En esta casa siempre hay niebla
En esta película el componente atmosférico es notable. En el exterior esas brumas, y en el interior, la oscuridad, que también se relaciona con la psicología (la "oscuridad", "oscurantismo" o "ignorancia" en que vive la protagonista, que se niega a "ver la luz"). No solo Grace vive en "tinieblas" físicas sino también morales o psicológicas. Está sumida en un sentimiento de culpa tan grande por una mala acción pasada que incluso es incapaz de recordarla, y se niega a admitirla, recreando un mundo imaginario en el que envuelve a sus hijos. El "oscurantismo" se matiza por las enseñanzas religiosas que inculca a los niños, sobre el limbo, el infierno, historias de niños santos como Justo y Pastor que fueron mártires... Todo eso tiene un gran simbolismo, y también el que la niña se revele contra tales creencias, quizás como una manera de "despertar" del engaño en que vive su madre.

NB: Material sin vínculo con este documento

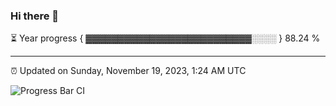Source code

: ### Hi there 👋

⏳ Year progress { ▓▓▓▓▓▓▓▓▓▓▓▓▓▓▓▓▓▓▓▓▓▓▓▓▓▓░░░░ } 88.24 %

---

⏰ Updated on Sunday, November 19, 2023, 1:24 AM UTC

![Progress Bar CI](https://github.com/arthurbuhl/arthurbuhl/workflows/Progress%20Bar%20CI/badge.svg)

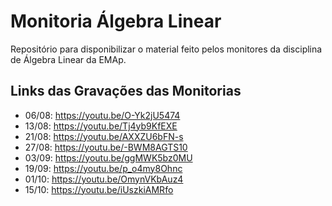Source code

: # Monitoria Álgebra Linear

Repositório para disponibilizar o material feito pelos monitores da disciplina de Álgebra Linear da EMAp.

## Links das Gravações das Monitorias

* 06/08: https://youtu.be/O-Yk2jU5474
* 13/08: https://youtu.be/Tj4yb9KfEXE
* 21/08: https://youtu.be/AXXZU6bFN-s
* 27/08: https://youtu.be/-BWM8AGTS10
* 03/09: https://youtu.be/ggMWK5bz0MU
* 19/09: https://youtu.be/p_o4my8Ohnc
* 01/10: https://youtu.be/OmynVKbAuz4
* 15/10: https://youtu.be/iUszkiAMRfo
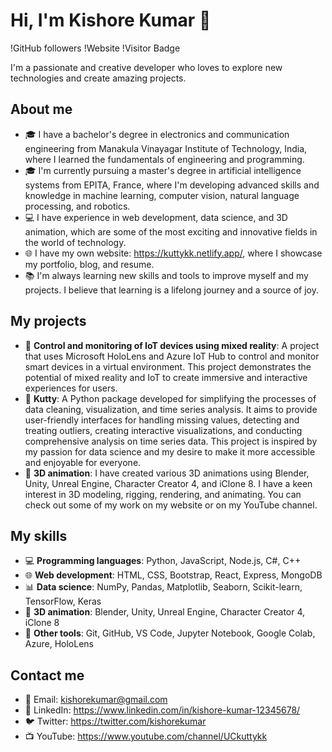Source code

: # Hi, I'm Kishore Kumar 👋

!GitHub followers
!Website
!Visitor Badge

I'm a passionate and creative developer who loves to explore new technologies and create amazing projects.

## About me

- 🎓 I have a bachelor's degree in electronics and communication engineering from Manakula Vinayagar Institute of Technology, India, where I learned the fundamentals of engineering and programming.
- 🎓 I'm currently pursuing a master's degree in artificial intelligence systems from EPITA, France, where I'm developing advanced skills and knowledge in machine learning, computer vision, natural language processing, and robotics.
- 💻 I have experience in web development, data science, and 3D animation, which are some of the most exciting and innovative fields in the world of technology.
- 🌐 I have my own website: https://kuttykk.netlify.app/, where I showcase my portfolio, blog, and resume.
- 📚 I'm always learning new skills and tools to improve myself and my projects. I believe that learning is a lifelong journey and a source of joy.

## My projects

- 🤖 **Control and monitoring of IoT devices using mixed reality**: A project that uses Microsoft HoloLens and Azure IoT Hub to control and monitor smart devices in a virtual environment. This project demonstrates the potential of mixed reality and IoT to create immersive and interactive experiences for users.
- 🐍 **Kutty**: A Python package developed for simplifying the processes of data cleaning, visualization, and time series analysis. It aims to provide user-friendly interfaces for handling missing values, detecting and treating outliers, creating interactive visualizations, and conducting comprehensive analysis on time series data. This project is inspired by my passion for data science and my desire to make it more accessible and enjoyable for everyone.
- 🎨 **3D animation**: I have created various 3D animations using Blender, Unity, Unreal Engine, Character Creator 4, and iClone 8. I have a keen interest in 3D modeling, rigging, rendering, and animating. You can check out some of my work on my website or on my YouTube channel.

## My skills

- 💻 **Programming languages**: Python, JavaScript, Node.js, C#, C++
- 🌐 **Web development**: HTML, CSS, Bootstrap, React, Express, MongoDB
- 📊 **Data science**: NumPy, Pandas, Matplotlib, Seaborn, Scikit-learn, TensorFlow, Keras
- 🎥 **3D animation**: Blender, Unity, Unreal Engine, Character Creator 4, iClone 8
- 🔧 **Other tools**: Git, GitHub, VS Code, Jupyter Notebook, Google Colab, Azure, HoloLens

## Contact me

- 📧 Email: kishorekumar@gmail.com
- 💬 LinkedIn: https://www.linkedin.com/in/kishore-kumar-12345678/
- 🐦 Twitter: https://twitter.com/kishorekumar
- 📺 YouTube: https://www.youtube.com/channel/UCkuttykk
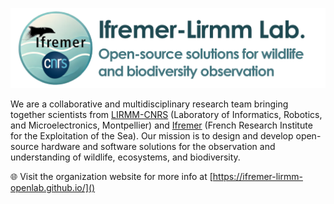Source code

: ![](./assets/logo_base_horizontal_bluetxt.png)

We are a collaborative and multidisciplinary research team bringing together scientists from [LIRMM-CNRS](https://www.lirmm.fr/lirmm-en/) (Laboratory of Informatics, Robotics, and Microelectronics, Montpellier) and [Ifremer](https://www.ifremer.fr/fr) (French Research Institute for the Exploitation of the Sea). Our mission is to design and develop open-source hardware and software solutions for the observation and understanding of wildlife, ecosystems, and biodiversity.

🌐 Visit the organization website for more info at [https://ifremer-lirmm-openlab.github.io/]()
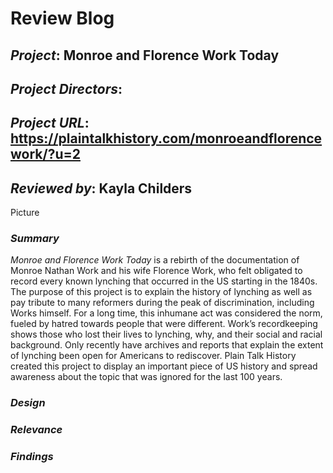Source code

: # Review Blog

## *Project*: Monroe and Florence Work Today

## *Project Directors*:

## *Project URL*: https://plaintalkhistory.com/monroeandflorencework/?u=2 

## *Reviewed by*: Kayla Childers

Picture

### *Summary*

*Monroe and Florence Work Today* is a rebirth of the documentation of Monroe Nathan Work and his wife Florence Work, who felt obligated to record every known lynching that occurred in the US starting in the 1840s. The purpose of this project is to explain the history of lynching as well as pay tribute to many reformers during the peak of discrimination, including Works himself. For a long time, this inhumane act was considered the norm, fueled by hatred towards people that were different. Work’s recordkeeping shows those who lost their lives to lynching, why, and their social and racial background. Only recently have archives and reports that explain the extent of lynching been open for Americans to rediscover. Plain Talk History created this project to display an important piece of US history and spread awareness about the topic that was ignored for the last 100 years.

### *Design*

### *Relevance*

### *Findings*
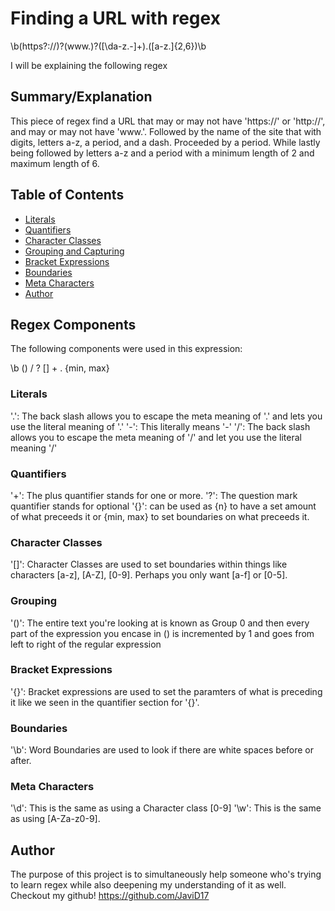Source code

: # Finding a URL with regex

\b(https?:\/\/)?(www.)?([\da-z\.-]+)\.([a-z\.]{2,6})\b

I will be explaining the following regex

## Summary/Explanation

This piece of regex find a URL that may or may not have 'https://' or 'http://', and may or may not have 'www.'. Followed by the name of the site that with digits, letters a-z, a period, and a dash. Proceeded by a period. While lastly being followed by letters a-z and a period with a minimum length of 2 and maximum length of 6.

## Table of Contents

- [Literals](#literals)
- [Quantifiers](#quantifiers)
- [Character Classes](#character-classes)
- [Grouping and Capturing](#grouping)
- [Bracket Expressions](#bracket-expressions)
- [Boundaries](#boundaries)
- [Meta Characters](#meta-characters)
- [Author](#author)

## Regex Components

The following components were used in this expression:

\b
()
\/
?
[]
+
\.
{min, max}

### Literals

'\.': The back slash allows you to escape the meta meaning of '.' and lets you use the literal meaning of '.'
'-': This literally means '-'
'\/': The back slash allows you to escape the meta meaning of '/' and let you use the literal meaning '/'

### Quantifiers

'+': The plus quantifier stands for one or more.
'?': The question mark quantifier stands for optional
'{}': can be used as {n} to have a set amount of what preceeds it or {min, max} to set boundaries on what preceeds it.

### Character Classes

'[]': Character Classes are used to set boundaries within things like characters [a-z], [A-Z], [0-9]. Perhaps you only want [a-f] or [0-5].

### Grouping

'()': The entire text you're looking at is known as Group 0 and then every part of the expression you encase in () is incremented by 1 and goes from left to right of the regular expression

### Bracket Expressions

'{}': Bracket expressions are used to set the paramters of what is preceding it like we seen in the quantifier section for '{}'.

### Boundaries

'\b': Word Boundaries are used to look if there are white spaces before or after.

### Meta Characters

'\d': This is the same as using a Character class [0-9]
'\w': This is the same as using [A-Za-z0-9].

## Author

The purpose of this project is to simultaneously help someone who's trying to learn regex while also deepening my understanding of it as well. Checkout my github!
https://github.com/JaviD17

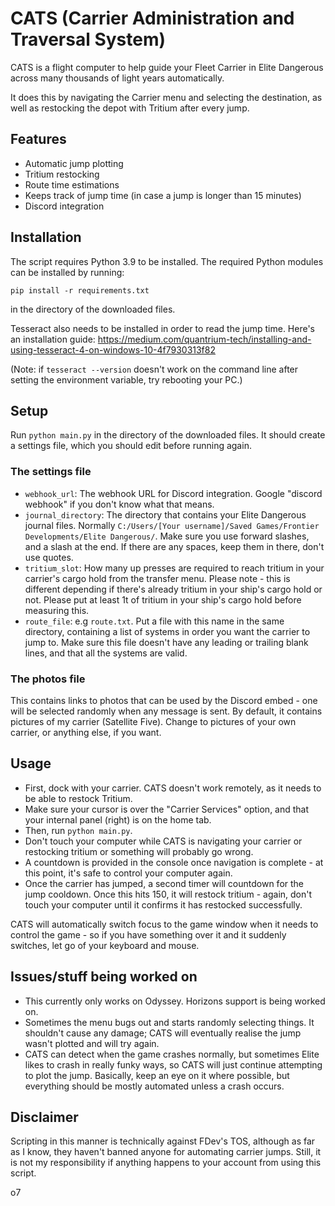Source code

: # CATS (Carrier Administration and Traversal System)
CATS is a flight computer to help guide your Fleet Carrier in Elite Dangerous
across many thousands of light years automatically.

It does this by navigating the Carrier menu and selecting the destination,
as well as restocking the depot with Tritium after every jump.

## Features
- Automatic jump plotting
- Tritium restocking
- Route time estimations
- Keeps track of jump time (in case a jump is longer than 15 minutes)
- Discord integration

## Installation
The script requires Python 3.9 to be installed.
The required Python modules can be installed by running:

``pip install -r requirements.txt``

in the directory of the downloaded files.

Tesseract also needs to be installed in order to read the jump time.
Here's an installation guide: 
https://medium.com/quantrium-tech/installing-and-using-tesseract-4-on-windows-10-4f7930313f82

(Note: if ``tesseract --version`` doesn't work on the command line after setting the environment variable, try rebooting your PC.)

## Setup
Run ``python main.py`` in the directory of the downloaded files. It should create a settings file, which you should edit before running again.

### The settings file
- ``webhook_url``: The webhook URL for Discord integration. Google "discord webhook" if you don't know what that means.
- ``journal_directory``: The directory that contains your Elite Dangerous journal files. Normally 
``C:/Users/[Your username]/Saved Games/Frontier Developments/Elite Dangerous/``.
Make sure you use forward slashes, and a slash at the end. If there are any spaces, keep them in there, don't use quotes.
- ``tritium_slot``: How many up presses are required to reach tritium in your carrier's cargo hold from the transfer menu.
Please note - this is different depending if there's already tritium in your ship's cargo hold or not. Please put at least 1t of tritium in your ship's cargo hold before measuring this.
- ``route_file``: e.g ``route.txt``. Put a file with this name in the same directory, containing a list of systems in order you want the carrier to jump to.
Make sure this file doesn't have any leading or trailing blank lines, and that all the systems are valid.

### The photos file
This contains links to photos that can be used by the Discord embed - one will be selected randomly when any message is sent.
By default, it contains pictures of my carrier (Satellite Five). Change to pictures of your own carrier, or anything else, if you want.

## Usage
- First, dock with your carrier. CATS doesn't work remotely, as it needs to be able to restock Tritium. 
- Make sure your cursor is over the "Carrier Services" option, and that your internal panel (right) is on the home tab. 
- Then, run ``python main.py``.
- Don't touch your computer while CATS is navigating your carrier or restocking tritium or something will probably go wrong.
- A countdown is provided in the console once navigation is complete - at this point, it's safe to control your computer again.
- Once the carrier has jumped, a second timer will countdown for the jump cooldown. Once this hits 150, it will restock
tritium - again, don't touch your computer until it confirms it has restocked successfully.

CATS will automatically switch focus to the game window when it needs to control the game - so if you have something over it
and it suddenly switches, let go of your keyboard and mouse.

## Issues/stuff being worked on
- This currently only works on Odyssey. Horizons support is being worked on.
- Sometimes the menu bugs out and starts randomly selecting things. It shouldn't cause any damage; CATS will 
eventually realise the jump wasn't plotted and will try again.
- CATS can detect when the game crashes normally, but sometimes Elite likes to crash in really funky ways, so CATS will just continue
attempting to plot the jump.
Basically, keep an eye on it where possible, but everything should be mostly automated unless a crash occurs.

## Disclaimer
Scripting in this manner is technically against FDev's TOS, although as far as I know, they haven't banned anyone for automating carrier jumps.
Still, it is not my responsibility if anything happens to your account from using this script.

o7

Resulta inquietante la inversión que se produce en el tema de "historia de fantasmas", donde los invasores del espacio vital no son muertos sino vivos. Como a estas alturas todo el mundo ha visto la película y conoce el final, no creo que pase nada si digo que esta película es una especie de historia de fantasmas contada desde el punto de vista de estos, algo así como "Bitelchus", de Tim Burton, pero en serio, por supuesto. Amenábar no parece tener un estilo propio sino que imita a los grandes del género, y eso lo hace muy bien. Absorbe todos los tópicos y códigos genéricos, aplicándolos con maestría, aunque sin mucha personalidad.
Nicole y Amenábar
El retrato que de Grace hace la Kidman es el de una mujer un poco desequilibrada, muy exigente, capaz de todo, que purga sus culpas con una excesiva preocupación por sus hijos. Su aspecto, quizás adrede, recuerda mucho a la apariencia de actrices clásicas como Grace Kelly (curiosa similitud en el nombre). No puede negarse la grandísima influencia de Hitchcock en el cine de Amenábar y en esta película en particular. Incluso hay alguna escena que me ha recordado a alguna peli del inglés, con la Kidman gritando o avanzando entre tinieblas con el candelabro, muy "decimonónica"
Con el candelabro
El otro personaje importante es el de Fionulla Flanagan, que encierra la clave de la película. Está muy bien, muy desasosegadora.
Foto macabra de dos de los criados
Los niños, en especial la niña, hacen creíbles sus personajes. Son muy naturales.
Niños escondiéndose de "los otros"
Los demás personajes aparecen poco rato, y no aportan mucho.
Cuando ves la película conociendo el final, detectas ciertas ambigüedades en el guión, que no lo invalidan ni menoscaban, pero que son un poco extrañas. Por ejemplo, cuando se produce la sesión de espiritismo y la medium pregunta a la niña cómo la mató su madre, ella parece contarle al oído a la medium todo, como si fuera consciente del hecho. Tal vez, la niña siempre supo que estaban muertos o no... Eso no me ha quedado muy claro. Tampoco la razón por la cual los criados, si pretendían hacer ver a Grace la verdad, esperaron tanto tiempo para decírselo. Naturalmente, se puede objetar que si así fuera no habría película, jajaja.